[Start of Attachment]
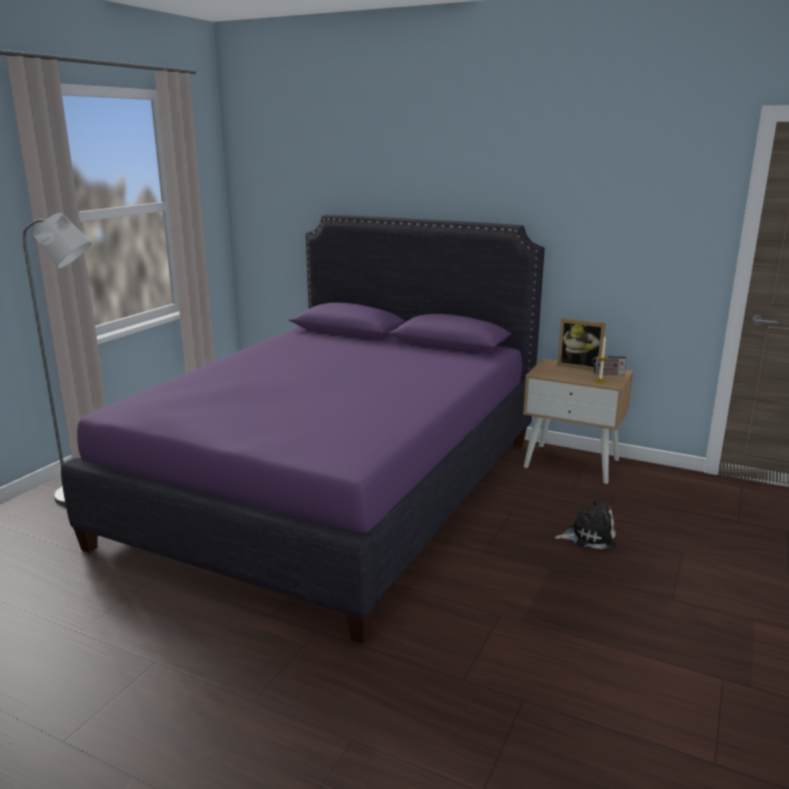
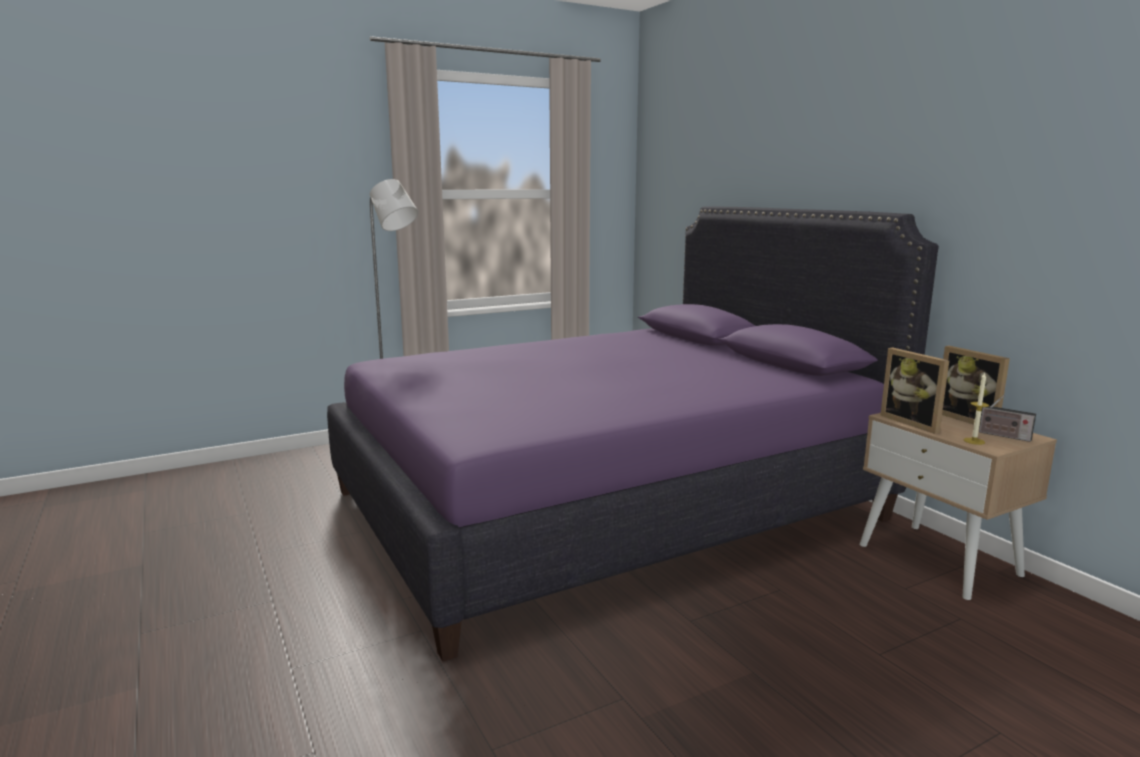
camera: 35 degrees right, 5 degrees down
(555, 375) = (914, 422): none -> picture frame
(588, 536) = (857, 655): plush toy -> none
[End of Attachment]
*Exercise directions*.
Return the material exactly as written, except for any pictures it holds.

*Finished task*.
camera: 35 degrees right, 5 degrees down
(555, 375) = (914, 422): none -> picture frame
(588, 536) = (857, 655): plush toy -> none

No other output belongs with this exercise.